- Venue
- Royal Academy of Arts
- Location
- London
In a site-specific performance at the Royal Academy of Arts on 11 July 2008, Grimshaw Architectural Practice and Green Bean Dance explored how architecture and movement can transform space. Dancers holding triangular folding structures performed at the courtyard of the Royal Academy of Arts having as backdrop the gigantic sculptures of Anthony Caro. The dance piece, which was choreographed by Katie Green, together with the flexible sustainable structures designed by the architects generated tensile links between architecture and dance, body and structure in space.
The performance aimed to be a metaphor for energy and sustainability in building producing complexity out of simple materials and human movement. Although we think of architecture as rooted on earth, the flexible, triangular structures could fold and unfold in origami style – their flapping folds, being moved in space by the dancers reminiscent of wings and flight. The dancers as if like bats were taking cover in the cavities of Caro’s neutral grey sculpture only to reappear again. As the dancers grouped together the pieces multiplied and extended to form larger angular constructions.
The dancers moved in predetermined paths which have been originally designed by the architects and translated through choreography into spatial movement resulting in intimate integration of design and dance. There was an element of abstraction, similar to Oscar Schlemmer’s Space Dance, as structure became part of the dancer’s kinesphere, interlocking man-made with the organic in movement, producing a geometrical fluidity and experience of space through structure.
According to Merleau-Ponty we perceive the world through our bodies. The title Embodied Energy refers to the notion of embodiment – the biological and physical presence of the human body and the energy it can generate as a necessary precondition for subjectivity, emotion and feelings, language and thought as well as interaction with space and the world.

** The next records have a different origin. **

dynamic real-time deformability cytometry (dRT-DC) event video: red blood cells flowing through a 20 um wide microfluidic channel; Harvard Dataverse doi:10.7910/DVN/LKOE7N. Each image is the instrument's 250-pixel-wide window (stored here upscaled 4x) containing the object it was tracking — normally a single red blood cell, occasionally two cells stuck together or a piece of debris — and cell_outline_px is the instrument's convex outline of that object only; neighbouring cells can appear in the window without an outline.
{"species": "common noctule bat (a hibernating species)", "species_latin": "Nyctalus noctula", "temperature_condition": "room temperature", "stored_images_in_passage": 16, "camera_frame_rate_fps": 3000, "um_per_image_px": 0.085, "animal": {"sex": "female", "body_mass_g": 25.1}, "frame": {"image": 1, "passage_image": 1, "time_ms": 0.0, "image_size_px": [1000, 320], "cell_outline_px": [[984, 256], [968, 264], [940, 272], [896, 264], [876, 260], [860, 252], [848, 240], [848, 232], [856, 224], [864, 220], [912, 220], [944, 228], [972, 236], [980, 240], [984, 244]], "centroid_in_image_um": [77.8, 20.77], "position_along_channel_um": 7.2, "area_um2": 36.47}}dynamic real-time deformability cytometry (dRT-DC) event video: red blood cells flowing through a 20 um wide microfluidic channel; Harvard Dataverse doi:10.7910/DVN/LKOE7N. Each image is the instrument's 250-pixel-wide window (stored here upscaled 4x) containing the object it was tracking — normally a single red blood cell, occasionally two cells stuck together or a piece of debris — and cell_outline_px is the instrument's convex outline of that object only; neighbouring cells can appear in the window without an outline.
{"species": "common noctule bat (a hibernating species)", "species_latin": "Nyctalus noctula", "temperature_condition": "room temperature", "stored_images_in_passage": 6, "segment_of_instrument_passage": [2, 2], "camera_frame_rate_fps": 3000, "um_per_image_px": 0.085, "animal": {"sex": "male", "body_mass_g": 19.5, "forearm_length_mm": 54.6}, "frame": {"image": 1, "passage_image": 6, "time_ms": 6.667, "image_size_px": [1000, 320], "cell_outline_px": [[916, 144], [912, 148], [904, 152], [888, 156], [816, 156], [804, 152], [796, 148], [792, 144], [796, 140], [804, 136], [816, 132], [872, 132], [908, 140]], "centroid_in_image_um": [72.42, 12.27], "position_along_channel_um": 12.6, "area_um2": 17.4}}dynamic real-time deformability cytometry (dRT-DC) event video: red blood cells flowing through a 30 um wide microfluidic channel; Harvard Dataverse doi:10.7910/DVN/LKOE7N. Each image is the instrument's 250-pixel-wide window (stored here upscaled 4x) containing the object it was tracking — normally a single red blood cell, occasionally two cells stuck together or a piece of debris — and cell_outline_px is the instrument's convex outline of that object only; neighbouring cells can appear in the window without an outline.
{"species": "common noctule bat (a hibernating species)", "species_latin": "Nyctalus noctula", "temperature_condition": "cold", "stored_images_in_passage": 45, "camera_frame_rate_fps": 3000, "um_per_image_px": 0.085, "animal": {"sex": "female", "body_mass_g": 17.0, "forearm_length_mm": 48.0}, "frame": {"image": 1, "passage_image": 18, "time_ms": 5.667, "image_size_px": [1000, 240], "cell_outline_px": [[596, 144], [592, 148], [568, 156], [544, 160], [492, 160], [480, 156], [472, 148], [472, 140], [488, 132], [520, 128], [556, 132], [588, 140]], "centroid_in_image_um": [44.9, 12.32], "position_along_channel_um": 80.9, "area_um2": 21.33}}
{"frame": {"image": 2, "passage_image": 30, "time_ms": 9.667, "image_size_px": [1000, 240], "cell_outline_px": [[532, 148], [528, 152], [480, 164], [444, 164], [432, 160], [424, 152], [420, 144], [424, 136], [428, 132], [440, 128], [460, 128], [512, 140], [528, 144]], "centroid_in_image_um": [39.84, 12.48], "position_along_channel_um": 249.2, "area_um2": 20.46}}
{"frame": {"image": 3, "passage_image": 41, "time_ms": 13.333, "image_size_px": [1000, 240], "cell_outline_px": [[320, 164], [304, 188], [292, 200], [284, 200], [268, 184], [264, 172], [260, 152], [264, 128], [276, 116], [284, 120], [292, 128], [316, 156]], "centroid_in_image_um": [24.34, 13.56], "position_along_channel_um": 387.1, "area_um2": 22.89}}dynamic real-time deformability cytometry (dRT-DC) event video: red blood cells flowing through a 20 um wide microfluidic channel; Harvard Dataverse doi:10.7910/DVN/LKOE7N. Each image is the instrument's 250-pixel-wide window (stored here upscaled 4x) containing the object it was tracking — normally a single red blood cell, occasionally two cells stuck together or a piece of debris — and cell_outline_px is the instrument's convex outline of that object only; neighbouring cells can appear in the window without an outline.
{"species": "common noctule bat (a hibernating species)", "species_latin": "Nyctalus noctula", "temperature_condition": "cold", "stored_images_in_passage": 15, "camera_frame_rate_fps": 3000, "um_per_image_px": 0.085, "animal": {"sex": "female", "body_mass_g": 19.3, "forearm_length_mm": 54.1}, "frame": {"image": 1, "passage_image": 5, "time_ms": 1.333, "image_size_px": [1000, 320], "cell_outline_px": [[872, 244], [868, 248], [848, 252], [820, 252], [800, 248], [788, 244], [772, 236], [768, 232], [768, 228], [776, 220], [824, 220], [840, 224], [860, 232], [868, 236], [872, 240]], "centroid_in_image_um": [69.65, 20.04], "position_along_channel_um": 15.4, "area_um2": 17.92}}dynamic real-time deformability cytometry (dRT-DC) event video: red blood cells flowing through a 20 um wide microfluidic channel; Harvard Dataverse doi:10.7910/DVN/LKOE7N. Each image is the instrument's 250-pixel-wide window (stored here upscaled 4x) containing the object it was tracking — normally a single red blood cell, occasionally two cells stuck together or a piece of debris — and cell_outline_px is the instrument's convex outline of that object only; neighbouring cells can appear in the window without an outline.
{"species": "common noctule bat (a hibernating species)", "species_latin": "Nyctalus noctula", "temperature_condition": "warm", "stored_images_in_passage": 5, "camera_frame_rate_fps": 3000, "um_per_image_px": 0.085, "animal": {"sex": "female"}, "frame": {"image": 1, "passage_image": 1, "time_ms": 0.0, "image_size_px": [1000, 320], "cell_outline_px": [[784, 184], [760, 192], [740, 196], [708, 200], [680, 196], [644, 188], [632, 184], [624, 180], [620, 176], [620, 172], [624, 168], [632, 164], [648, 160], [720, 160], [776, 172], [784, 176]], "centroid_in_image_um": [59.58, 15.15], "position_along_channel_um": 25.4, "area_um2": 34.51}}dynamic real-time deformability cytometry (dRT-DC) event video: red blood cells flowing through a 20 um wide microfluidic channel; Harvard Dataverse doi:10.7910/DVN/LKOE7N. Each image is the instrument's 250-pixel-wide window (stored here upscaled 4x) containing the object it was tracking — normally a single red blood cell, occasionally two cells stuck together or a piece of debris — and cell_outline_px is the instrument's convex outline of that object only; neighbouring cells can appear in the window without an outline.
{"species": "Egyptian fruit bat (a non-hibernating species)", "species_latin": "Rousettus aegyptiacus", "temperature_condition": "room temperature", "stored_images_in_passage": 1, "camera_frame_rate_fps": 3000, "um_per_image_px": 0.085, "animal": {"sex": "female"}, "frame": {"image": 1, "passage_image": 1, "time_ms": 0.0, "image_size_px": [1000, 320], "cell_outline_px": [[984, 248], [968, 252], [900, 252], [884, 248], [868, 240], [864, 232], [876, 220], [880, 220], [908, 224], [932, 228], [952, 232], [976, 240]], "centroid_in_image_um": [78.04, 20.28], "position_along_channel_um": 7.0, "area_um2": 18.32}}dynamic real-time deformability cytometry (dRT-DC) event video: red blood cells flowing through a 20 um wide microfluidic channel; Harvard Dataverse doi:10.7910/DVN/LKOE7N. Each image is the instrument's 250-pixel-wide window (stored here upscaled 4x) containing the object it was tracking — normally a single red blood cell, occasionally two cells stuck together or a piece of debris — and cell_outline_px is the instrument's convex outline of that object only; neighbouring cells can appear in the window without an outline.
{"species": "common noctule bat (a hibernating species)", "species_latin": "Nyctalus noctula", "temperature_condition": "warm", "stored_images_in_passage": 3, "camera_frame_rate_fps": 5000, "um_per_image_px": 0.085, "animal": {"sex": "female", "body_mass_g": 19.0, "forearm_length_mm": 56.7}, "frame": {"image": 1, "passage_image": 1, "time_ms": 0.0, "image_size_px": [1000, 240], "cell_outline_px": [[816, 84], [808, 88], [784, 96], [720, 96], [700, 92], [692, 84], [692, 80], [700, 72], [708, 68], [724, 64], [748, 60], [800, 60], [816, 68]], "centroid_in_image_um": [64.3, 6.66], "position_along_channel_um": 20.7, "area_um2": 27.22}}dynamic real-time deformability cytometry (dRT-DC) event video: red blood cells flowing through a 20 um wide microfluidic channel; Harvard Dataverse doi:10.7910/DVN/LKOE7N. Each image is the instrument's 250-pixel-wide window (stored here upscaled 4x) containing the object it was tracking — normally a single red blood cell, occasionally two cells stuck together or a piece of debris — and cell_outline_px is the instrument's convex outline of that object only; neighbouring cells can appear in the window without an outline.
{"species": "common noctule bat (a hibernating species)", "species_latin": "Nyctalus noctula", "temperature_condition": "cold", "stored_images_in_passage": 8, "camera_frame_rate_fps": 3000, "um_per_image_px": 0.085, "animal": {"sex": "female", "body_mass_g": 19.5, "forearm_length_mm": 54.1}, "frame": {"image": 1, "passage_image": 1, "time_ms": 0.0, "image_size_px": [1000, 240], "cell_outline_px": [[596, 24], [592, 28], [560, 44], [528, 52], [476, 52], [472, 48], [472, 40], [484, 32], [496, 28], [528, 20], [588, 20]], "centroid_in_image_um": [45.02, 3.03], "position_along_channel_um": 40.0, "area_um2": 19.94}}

Professor of architecture Juhani Pallasmaa’s more poetic signification of body, structure and space refers to the notion of building as an existential space; man-made structure as an instrument with which we confront the cosmos. As the skin of the building is the boundary line of the self and its contact with the world we need to conceptualise the notion of an embodied architecture, both art and architecture as an existential, body-space experience which articulates our being in the world
The five interactive performances, part of the London Festival of Architecture, will take place in the following London venues and are free to the public
11 july the royal academy of art courtyard
14 july bankjunction courtyard
16 july carter lane and old change court
19 july cheap side, city of london
20 july exmouth market
Eva Pryce is artist, art historian, and associate lecturer at Wimbledon College of Art. Her book INVISIBLE TRANSFORMATIONS in the work of nikos navridis ISBN 978-0-9557838-0-7 has been based on her research of his video installations.